= Dorothy Shaw Bell Choir =

American handbell choir

The Dorothy Shaw Bell Choir is the internationally acclaimed community handbell choir from Fort Worth, TX. Founded in 1964 to be a part of the annual Christmas play-pageant The Littlest Wiseman, the choir has evolved into a musical organization.

The Dorothy Shaw Bell Choir has performed for royalty and diplomats, as well as elderly and underprivileged citizens throughout the world. The choir has made several recordings and recorded with groups including the Gregg Smith Singers and the Texas Boys Choir. It has performed at varied locations such as schools, retirement centers, local festivals, churches, The Bass Performance Hall with the Fort Worth Symphony Orchestra, Carnegie Hall with Skitch Henderson and the New York Pops, the Vatican for Pope John Paul II, and Carols by Candlelight in Adelaide, South Australia attended by 30,000 people.

The Dorothy Shaw Bell Choir performs a wide-ranging repertoire—from classical to contemporary. Their music varies from the early 16th century "Change Ringing" to the familiar samba "Brazil". The choir's repertoire is specifically arranged and written for them by their Producing Director Jack Noble White. The Dorothy Shaw Bell Choir is unique in several ways. They do not perform with sheet music and/or a conductor, all of the music is performed solely from memory. They do not wear gloves, each member is expected to take impeccable care of their bells. They also do not use tables to rest their bells on while performing, as the tables can disrupt the musical performance.

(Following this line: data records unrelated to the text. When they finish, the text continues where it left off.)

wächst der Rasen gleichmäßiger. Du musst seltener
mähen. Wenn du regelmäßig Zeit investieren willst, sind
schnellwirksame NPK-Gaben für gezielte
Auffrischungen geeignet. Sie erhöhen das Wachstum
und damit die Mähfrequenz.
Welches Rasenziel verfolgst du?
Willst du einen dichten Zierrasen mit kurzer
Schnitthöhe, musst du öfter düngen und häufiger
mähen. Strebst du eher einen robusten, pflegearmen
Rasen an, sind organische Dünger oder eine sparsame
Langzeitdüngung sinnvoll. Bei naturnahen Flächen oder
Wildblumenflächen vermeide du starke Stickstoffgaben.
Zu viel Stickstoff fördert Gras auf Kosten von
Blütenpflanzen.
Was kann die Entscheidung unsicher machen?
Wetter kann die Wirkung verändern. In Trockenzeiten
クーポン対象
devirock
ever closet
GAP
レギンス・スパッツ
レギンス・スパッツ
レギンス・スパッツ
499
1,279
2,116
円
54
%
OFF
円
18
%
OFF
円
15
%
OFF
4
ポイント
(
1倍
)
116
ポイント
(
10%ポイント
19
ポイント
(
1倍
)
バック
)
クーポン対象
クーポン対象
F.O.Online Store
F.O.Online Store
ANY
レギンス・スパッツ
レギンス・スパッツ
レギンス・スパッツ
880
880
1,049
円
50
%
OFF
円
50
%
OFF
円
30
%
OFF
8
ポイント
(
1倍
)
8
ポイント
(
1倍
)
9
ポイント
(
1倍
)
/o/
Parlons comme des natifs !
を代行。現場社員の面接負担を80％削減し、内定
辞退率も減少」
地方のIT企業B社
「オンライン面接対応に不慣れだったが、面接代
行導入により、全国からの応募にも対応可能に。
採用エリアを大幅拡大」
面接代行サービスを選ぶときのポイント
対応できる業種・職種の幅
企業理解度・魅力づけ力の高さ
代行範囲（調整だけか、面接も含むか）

The Dorothy Shaw Bell Choir performs with approximately thirty members from the Dallas/Fort Worth Metroplex. All members are students. They rehearse for two and a half hours six times a month during the regular school year. The Senior Choir is the performing group. They are mirrored by the Junior Choir which undergoes extensive training while waiting for promotion. The Preparatory Choir is the entry-level training group, which accepts approximately 5–10 members each semester.